Saved entries:

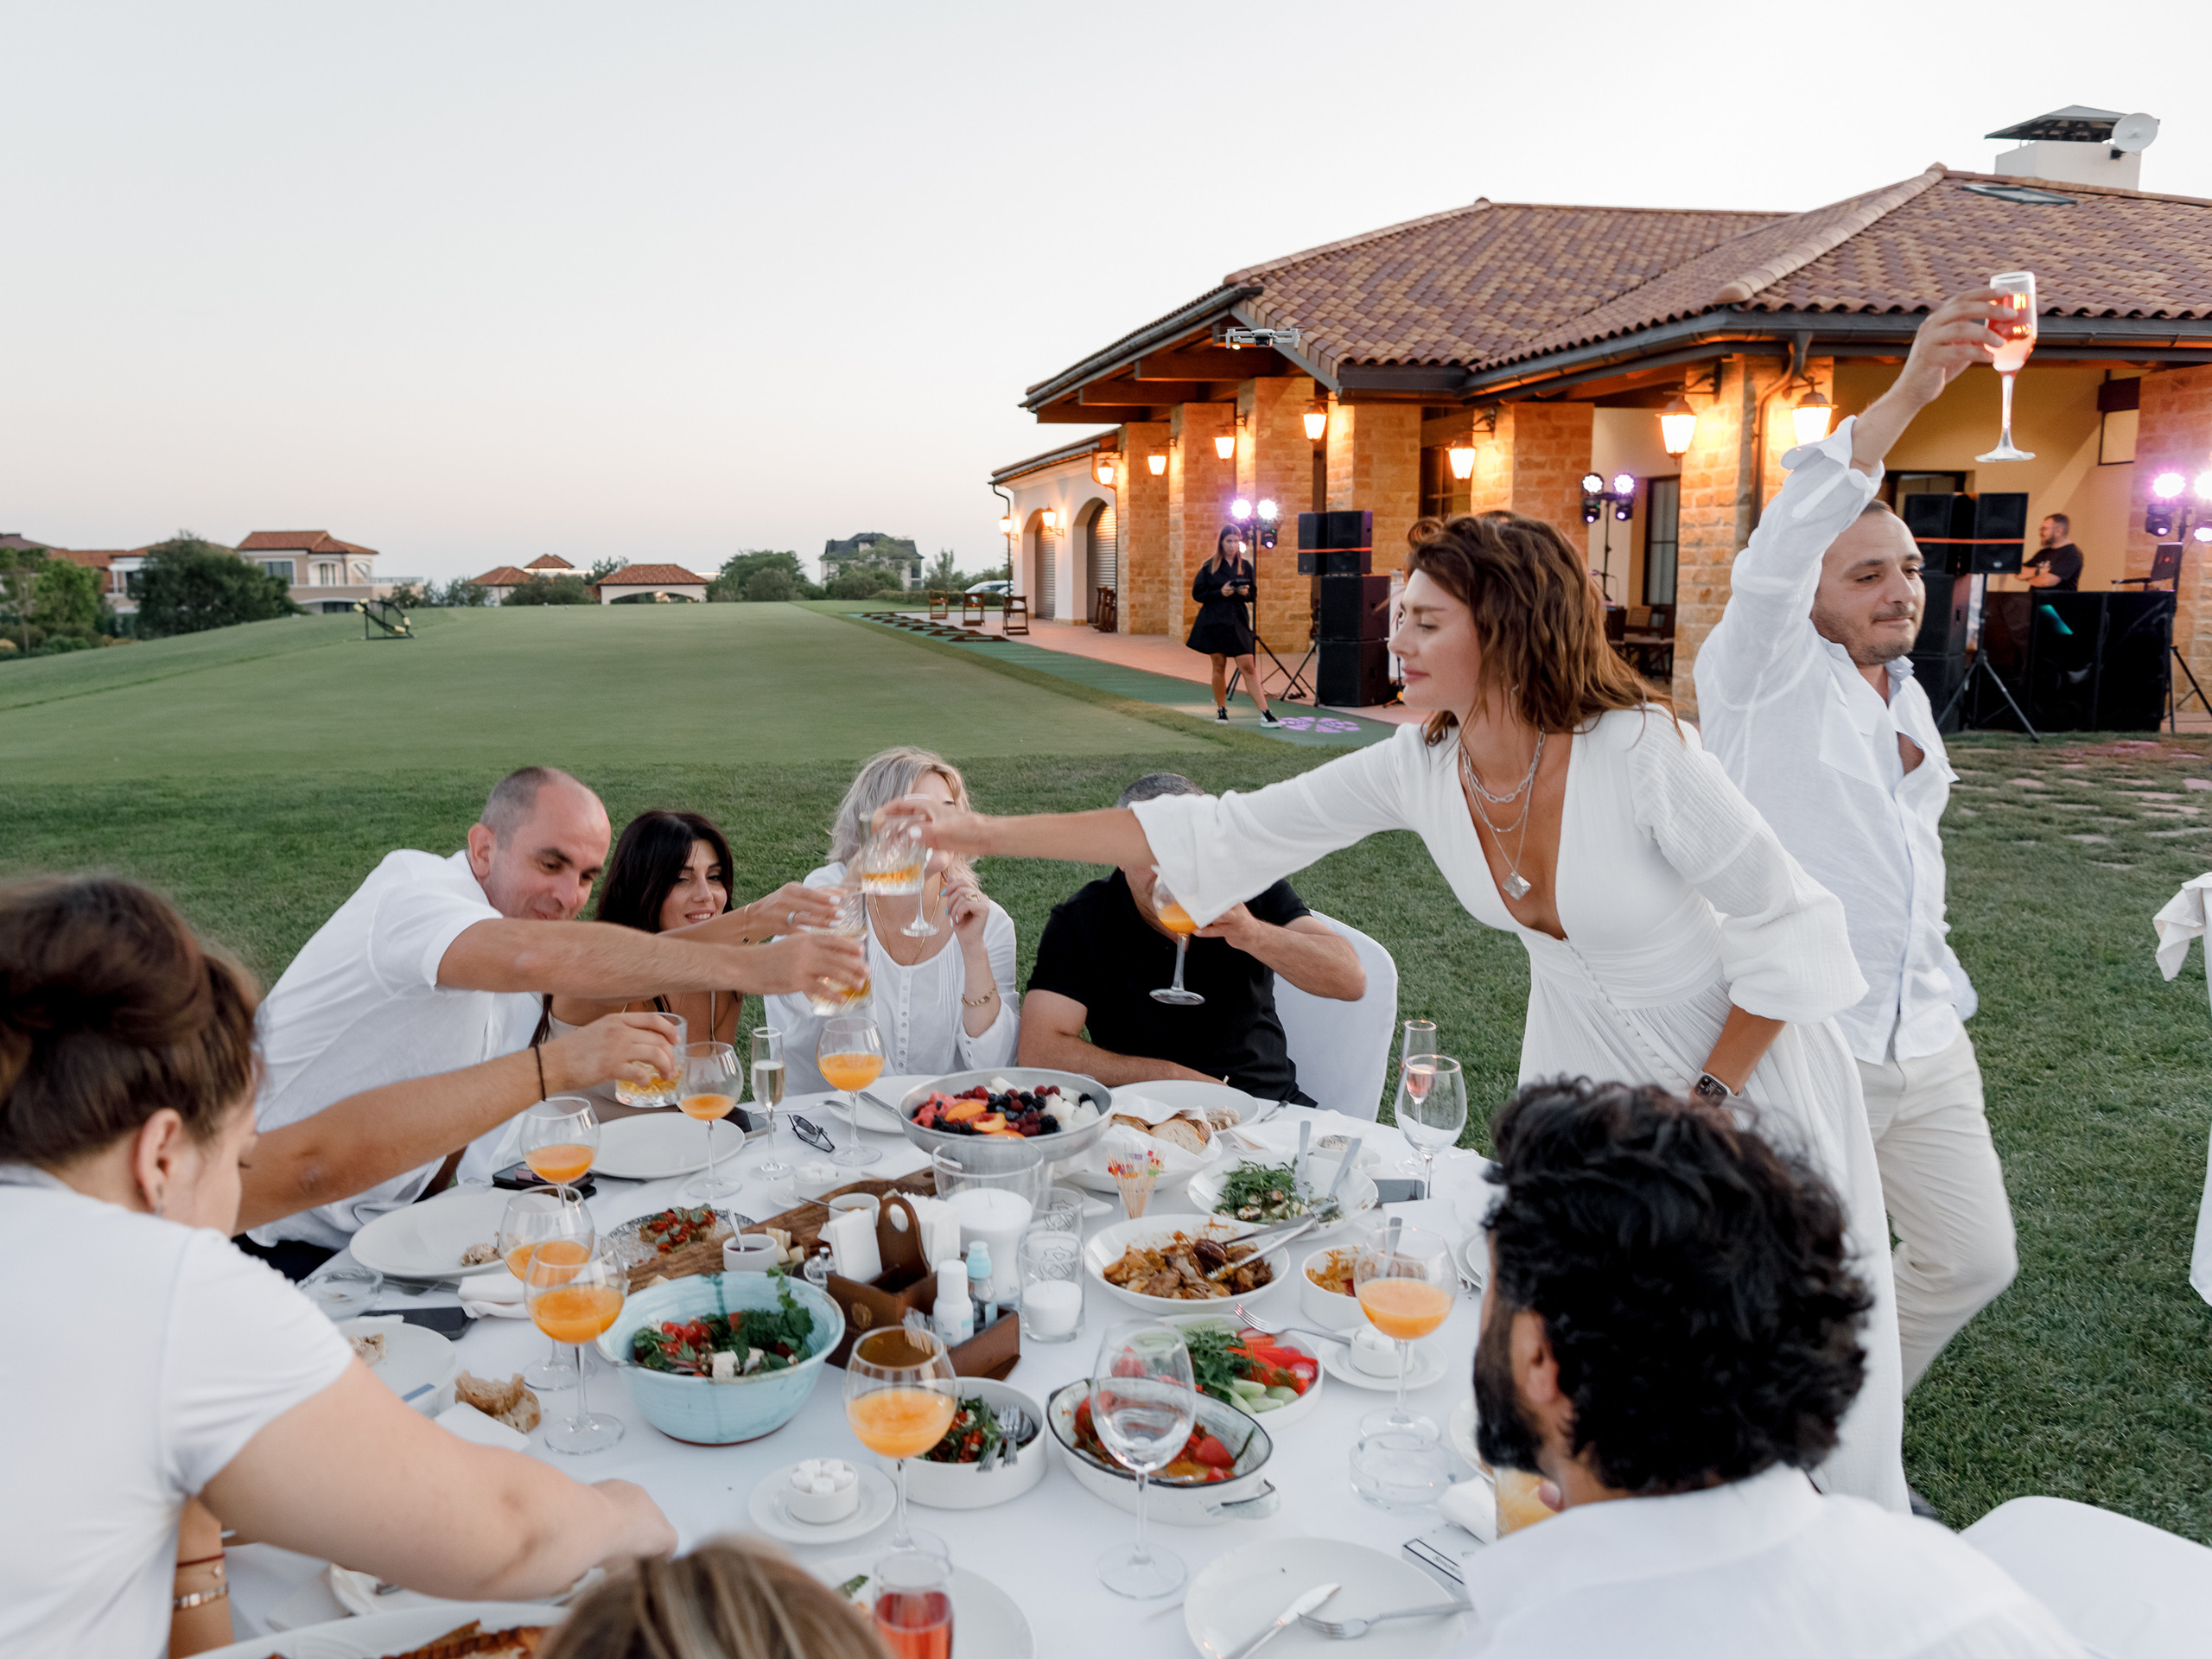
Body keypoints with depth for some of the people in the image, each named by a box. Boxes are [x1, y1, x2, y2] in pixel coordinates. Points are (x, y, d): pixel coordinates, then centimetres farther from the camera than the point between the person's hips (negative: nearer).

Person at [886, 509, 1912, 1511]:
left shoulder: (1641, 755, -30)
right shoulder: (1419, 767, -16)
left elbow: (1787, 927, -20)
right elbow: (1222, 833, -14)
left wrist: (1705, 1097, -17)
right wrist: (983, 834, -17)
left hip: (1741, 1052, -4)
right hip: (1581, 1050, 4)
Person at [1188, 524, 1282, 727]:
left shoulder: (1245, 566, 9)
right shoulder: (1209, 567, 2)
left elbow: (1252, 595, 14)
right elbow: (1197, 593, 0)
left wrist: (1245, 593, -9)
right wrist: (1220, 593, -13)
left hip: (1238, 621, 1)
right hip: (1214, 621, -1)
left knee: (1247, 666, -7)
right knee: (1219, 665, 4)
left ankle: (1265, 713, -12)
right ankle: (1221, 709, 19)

• **REQUIREMENT**: Render every line of the rows above as a JSON list of strings, one string per line, leaving out blank lines and the pictures.

• **RESPONSE TO THIS TASK**:
[
  "Body keypoints with depth for some of the people in the image, each named by a box. Boxes are [x1, y1, x2, y2] in pixel coordinates. Points are (x, y, d): pixel coordinates, then centimetres farther from the camera than the point between the person's hips (negative: nearer).",
  "Person at [886, 509, 1912, 1511]:",
  "left shoulder: (1641, 755, -30)",
  "right shoulder: (1419, 767, -16)",
  "left elbow: (1787, 927, -20)",
  "right elbow: (1222, 833, -14)",
  "left wrist: (1705, 1097, -17)",
  "right wrist: (983, 834, -17)",
  "left hip: (1741, 1052, -4)",
  "right hip: (1581, 1050, 4)",
  "Person at [1188, 524, 1282, 727]:",
  "left shoulder: (1245, 566, 9)",
  "right shoulder: (1209, 567, 2)",
  "left elbow: (1252, 595, 14)",
  "right elbow: (1197, 593, 0)",
  "left wrist: (1245, 593, -9)",
  "right wrist: (1220, 593, -13)",
  "left hip: (1238, 621, 1)",
  "right hip: (1214, 621, -1)",
  "left knee: (1247, 666, -7)",
  "right knee: (1219, 665, 4)",
  "left ankle: (1265, 713, -12)",
  "right ankle: (1221, 709, 19)"
]